Victorian Short Stories: Stories of Courtship eBook

This eBook from the Gutenberg Project consists of approximately 136 pages of information about Victorian Short Stories.

Victorian Short Stories: Stories of Courtship eBook

This eBook from the Gutenberg Project consists of approximately 136 pages of information about Victorian Short Stories.

V

It was three weeks since he had fetched his flock down from the fell.

After dinner he and his mother sat together in the parlour:  they had done so every Sunday afternoon, year in and year out, as far back as he could remember.

A row of mahogany chairs, with shiny, horse-hair seats, were ranged round the room.  A great collection of agricultural prize-tickets were pinned over the wall; and, on a heavy, highly-polished sideboard stood several silver cups.  A heap of gilt-edged shavings filled the unused grate:  there were gaudily-tinted roses along the mantelpiece, and, on a small table by the window, beneath a glass-case, a gilt basket filled with imitation flowers.  Every object was disposed with a scrupulous precision:  the carpet and the red-patterned cloth on the centre table were much faded.  The room was spotlessly clean, and wore, in the chilly winter sunlight, a rigid, comfortless air.

Neither spoke, or appeared conscious of the other’s presence.  Old Mrs.

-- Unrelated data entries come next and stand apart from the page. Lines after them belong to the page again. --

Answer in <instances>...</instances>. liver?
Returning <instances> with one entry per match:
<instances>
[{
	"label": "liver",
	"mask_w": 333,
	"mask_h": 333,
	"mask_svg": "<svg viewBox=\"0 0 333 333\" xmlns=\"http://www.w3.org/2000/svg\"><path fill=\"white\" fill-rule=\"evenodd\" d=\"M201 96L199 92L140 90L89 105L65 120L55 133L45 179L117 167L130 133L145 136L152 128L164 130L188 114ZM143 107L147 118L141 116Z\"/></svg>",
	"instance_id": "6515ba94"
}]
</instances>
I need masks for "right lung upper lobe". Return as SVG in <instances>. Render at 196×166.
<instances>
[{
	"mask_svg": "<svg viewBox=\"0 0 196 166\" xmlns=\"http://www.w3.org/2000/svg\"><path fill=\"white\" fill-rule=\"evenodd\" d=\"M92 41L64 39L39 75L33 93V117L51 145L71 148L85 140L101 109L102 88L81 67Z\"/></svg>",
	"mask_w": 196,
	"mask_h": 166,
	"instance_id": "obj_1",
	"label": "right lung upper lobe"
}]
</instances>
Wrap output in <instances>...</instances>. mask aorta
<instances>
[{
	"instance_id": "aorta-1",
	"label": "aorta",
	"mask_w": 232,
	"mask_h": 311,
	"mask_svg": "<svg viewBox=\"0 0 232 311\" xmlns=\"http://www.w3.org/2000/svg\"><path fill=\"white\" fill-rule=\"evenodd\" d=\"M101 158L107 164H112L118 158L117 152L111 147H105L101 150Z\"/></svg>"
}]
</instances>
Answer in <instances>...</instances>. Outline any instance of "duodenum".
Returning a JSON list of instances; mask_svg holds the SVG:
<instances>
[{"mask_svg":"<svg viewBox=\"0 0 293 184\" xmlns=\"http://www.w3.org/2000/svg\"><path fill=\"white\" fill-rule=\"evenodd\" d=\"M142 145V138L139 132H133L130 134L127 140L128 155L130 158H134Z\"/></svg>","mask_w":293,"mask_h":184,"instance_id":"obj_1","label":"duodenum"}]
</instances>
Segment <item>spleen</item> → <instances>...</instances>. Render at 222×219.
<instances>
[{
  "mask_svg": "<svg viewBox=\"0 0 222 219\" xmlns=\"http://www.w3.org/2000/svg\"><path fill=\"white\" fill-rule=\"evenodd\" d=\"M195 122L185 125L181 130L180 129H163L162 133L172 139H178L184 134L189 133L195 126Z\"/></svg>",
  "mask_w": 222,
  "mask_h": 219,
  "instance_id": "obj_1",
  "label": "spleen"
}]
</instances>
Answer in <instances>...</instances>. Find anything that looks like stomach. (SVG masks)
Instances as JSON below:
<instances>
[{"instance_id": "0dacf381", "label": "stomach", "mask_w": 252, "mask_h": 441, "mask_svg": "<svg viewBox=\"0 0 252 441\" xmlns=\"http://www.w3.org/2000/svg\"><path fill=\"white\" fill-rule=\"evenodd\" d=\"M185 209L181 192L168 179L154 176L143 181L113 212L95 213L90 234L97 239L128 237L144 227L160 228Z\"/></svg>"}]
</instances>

Garstin, wrapped in a woollen shawl, sat knitting:  Anthony dozed fitfully on a stiff-backed chair.

Of a sudden, in the distance, a bell started tolling.  Anthony rubbed his eyes drowsily, and taking from the table his Sunday hat, strolled out across the dusky fields.  Presently, reaching a rude wooden seat, built beside the bridle-path, he sat down and relit his pipe.  The air was very still; below him a white filmy mist hung across the valley:  the fell-sides, vaguely grouped, resembled hulking masses of sombre shadow; and, as he looked back, three squares of glimmering gold revealed the lighted windows of the square-towered church.

He sat smoking; pondering, with placid and reverential contemplation, on the Mighty Maker of the world—­a world majestically and inevitably ordered; a world where, he argued, each object—­each fissure in the fells, the winding course of each tumbling stream—­possesses its mysterious purport, its inevitable signification....

At the end of the field two rams were fighting; retreating, then running together, and, leaping from the ground, butting head to head and horn to horn.  Anthony watched them absently, pursuing his rude meditations.

...  And the succession of bad seasons, the slow ruination of the farmers throughout the country, were but punishment meted out for the accumulated wickedness of the world.  In the olden time God rained plagues upon the land:  nowadays, in His wrath, He spoiled the produce of the earth, which, with His own hands, He had fashioned and bestowed upon men.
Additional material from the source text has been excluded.